[Extracted data entries]
------------------------------------------------------------
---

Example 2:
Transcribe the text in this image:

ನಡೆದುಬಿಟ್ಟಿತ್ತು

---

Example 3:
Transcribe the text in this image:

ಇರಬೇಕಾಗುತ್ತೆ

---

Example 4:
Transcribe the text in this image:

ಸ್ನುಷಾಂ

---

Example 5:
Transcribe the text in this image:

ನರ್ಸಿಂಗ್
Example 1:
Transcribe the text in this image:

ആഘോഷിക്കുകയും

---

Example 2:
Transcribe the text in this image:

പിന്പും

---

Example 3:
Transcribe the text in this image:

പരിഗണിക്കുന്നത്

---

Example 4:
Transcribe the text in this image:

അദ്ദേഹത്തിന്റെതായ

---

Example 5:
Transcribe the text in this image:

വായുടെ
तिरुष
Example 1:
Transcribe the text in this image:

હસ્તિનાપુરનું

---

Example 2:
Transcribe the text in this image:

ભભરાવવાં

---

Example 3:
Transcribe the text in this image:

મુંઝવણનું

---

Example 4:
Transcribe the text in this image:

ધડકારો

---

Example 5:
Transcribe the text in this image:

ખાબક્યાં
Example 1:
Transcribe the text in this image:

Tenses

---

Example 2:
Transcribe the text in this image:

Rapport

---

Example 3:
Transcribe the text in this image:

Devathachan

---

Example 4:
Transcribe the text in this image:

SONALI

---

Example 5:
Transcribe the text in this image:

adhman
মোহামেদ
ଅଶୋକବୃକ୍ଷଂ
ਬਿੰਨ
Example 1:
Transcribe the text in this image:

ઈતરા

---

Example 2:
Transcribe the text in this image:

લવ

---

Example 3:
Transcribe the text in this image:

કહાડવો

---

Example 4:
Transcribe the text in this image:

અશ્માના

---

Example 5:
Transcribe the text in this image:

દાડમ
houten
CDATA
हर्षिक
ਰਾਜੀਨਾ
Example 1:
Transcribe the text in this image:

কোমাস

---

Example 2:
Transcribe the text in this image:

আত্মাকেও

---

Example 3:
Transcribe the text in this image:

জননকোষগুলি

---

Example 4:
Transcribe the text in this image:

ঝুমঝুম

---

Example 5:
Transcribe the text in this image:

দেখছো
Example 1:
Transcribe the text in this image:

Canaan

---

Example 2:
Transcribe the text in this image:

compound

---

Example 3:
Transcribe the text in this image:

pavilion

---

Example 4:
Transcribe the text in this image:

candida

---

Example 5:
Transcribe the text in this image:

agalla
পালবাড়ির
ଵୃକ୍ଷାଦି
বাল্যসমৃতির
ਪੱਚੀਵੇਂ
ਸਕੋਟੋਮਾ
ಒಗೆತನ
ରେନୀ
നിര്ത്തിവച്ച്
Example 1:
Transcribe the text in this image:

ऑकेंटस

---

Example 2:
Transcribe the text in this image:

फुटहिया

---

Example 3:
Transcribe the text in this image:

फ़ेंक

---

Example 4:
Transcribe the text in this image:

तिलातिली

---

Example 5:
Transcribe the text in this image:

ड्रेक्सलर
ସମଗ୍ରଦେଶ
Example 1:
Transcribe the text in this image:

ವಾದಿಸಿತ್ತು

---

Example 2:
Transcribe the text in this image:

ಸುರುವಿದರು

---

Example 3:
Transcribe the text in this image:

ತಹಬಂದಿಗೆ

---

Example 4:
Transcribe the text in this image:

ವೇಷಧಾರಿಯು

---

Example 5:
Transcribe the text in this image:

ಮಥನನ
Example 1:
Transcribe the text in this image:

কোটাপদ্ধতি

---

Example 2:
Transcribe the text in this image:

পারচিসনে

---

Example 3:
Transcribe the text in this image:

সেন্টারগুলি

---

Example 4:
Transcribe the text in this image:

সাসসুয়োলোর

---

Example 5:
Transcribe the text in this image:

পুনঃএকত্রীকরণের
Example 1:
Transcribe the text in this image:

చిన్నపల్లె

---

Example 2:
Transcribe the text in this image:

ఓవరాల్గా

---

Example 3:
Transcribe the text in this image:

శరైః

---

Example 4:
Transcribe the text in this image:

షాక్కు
------------------------------------------------------------
Task goal: The entries are to be retyped in full, with no alteration.

Answer for this exercise:
---

Example 2:
Transcribe the text in this image:

ನಡೆದುಬಿಟ್ಟಿತ್ತು

---

Example 3:
Transcribe the text in this image:

ಇರಬೇಕಾಗುತ್ತೆ

---

Example 4:
Transcribe the text in this image:

ಸ್ನುಷಾಂ

---

Example 5:
Transcribe the text in this image:

ನರ್ಸಿಂಗ್
Example 1:
Transcribe the text in this image:

ആഘോഷിക്കുകയും

---

Example 2:
Transcribe the text in this image:

പിന്പും

---

Example 3:
Transcribe the text in this image:

പരിഗണിക്കുന്നത്

---

Example 4:
Transcribe the text in this image:

അദ്ദേഹത്തിന്റെതായ

---

Example 5:
Transcribe the text in this image:

വായുടെ
तिरुष
Example 1:
Transcribe the text in this image:

હસ્તિનાપુરનું

---

Example 2:
Transcribe the text in this image:

ભભરાવવાં

---

Example 3:
Transcribe the text in this image:

મુંઝવણનું

---

Example 4:
Transcribe the text in this image:

ધડકારો

---

Example 5:
Transcribe the text in this image:

ખાબક્યાં
Example 1:
Transcribe the text in this image:

Tenses

---

Example 2:
Transcribe the text in this image:

Rapport

---

Example 3:
Transcribe the text in this image:

Devathachan

---

Example 4:
Transcribe the text in this image:

SONALI

---

Example 5:
Transcribe the text in this image:

adhman
মোহামেদ
ଅଶୋକବୃକ୍ଷଂ
ਬਿੰਨ
Example 1:
Transcribe the text in this image:

ઈતરા

---

Example 2:
Transcribe the text in this image:

લવ

---

Example 3:
Transcribe the text in this image:

કહાડવો

---

Example 4:
Transcribe the text in this image:

અશ્માના

---

Example 5:
Transcribe the text in this image:

દાડમ
houten
CDATA
हर्षिक
ਰਾਜੀਨਾ
Example 1:
Transcribe the text in this image:

কোমাস

---

Example 2:
Transcribe the text in this image:

আত্মাকেও

---

Example 3:
Transcribe the text in this image:

জননকোষগুলি

---

Example 4:
Transcribe the text in this image:

ঝুমঝুম

---

Example 5:
Transcribe the text in this image:

দেখছো
Example 1:
Transcribe the text in this image:

Canaan

---

Example 2:
Transcribe the text in this image:

compound

---

Example 3:
Transcribe the text in this image:

pavilion

---

Example 4:
Transcribe the text in this image:

candida

---

Example 5:
Transcribe the text in this image:

agalla
পালবাড়ির
ଵୃକ୍ଷାଦି
বাল্যসমৃতির
ਪੱਚੀਵੇਂ
ਸਕੋਟੋਮਾ
ಒಗೆತನ
ରେନୀ
നിര്ത്തിവച്ച്
Example 1:
Transcribe the text in this image:

ऑकेंटस

---

Example 2:
Transcribe the text in this image:

फुटहिया

---

Example 3:
Transcribe the text in this image:

फ़ेंक

---

Example 4:
Transcribe the text in this image:

तिलातिली

---

Example 5:
Transcribe the text in this image:

ड्रेक्सलर
ସମଗ୍ରଦେଶ
Example 1:
Transcribe the text in this image:

ವಾದಿಸಿತ್ತು

---

Example 2:
Transcribe the text in this image:

ಸುರುವಿದರು

---

Example 3:
Transcribe the text in this image:

ತಹಬಂದಿಗೆ

---

Example 4:
Transcribe the text in this image:

ವೇಷಧಾರಿಯು

---

Example 5:
Transcribe the text in this image:

ಮಥನನ
Example 1:
Transcribe the text in this image:

কোটাপদ্ধতি

---

Example 2:
Transcribe the text in this image:

পারচিসনে

---

Example 3:
Transcribe the text in this image:

সেন্টারগুলি

---

Example 4:
Transcribe the text in this image:

সাসসুয়োলোর

---

Example 5:
Transcribe the text in this image:

পুনঃএকত্রীকরণের
Example 1:
Transcribe the text in this image:

చిన్నపల్లె

---

Example 2:
Transcribe the text in this image:

ఓవరాల్గా

---

Example 3:
Transcribe the text in this image:

శరైః

---

Example 4:
Transcribe the text in this image:

షాక్కు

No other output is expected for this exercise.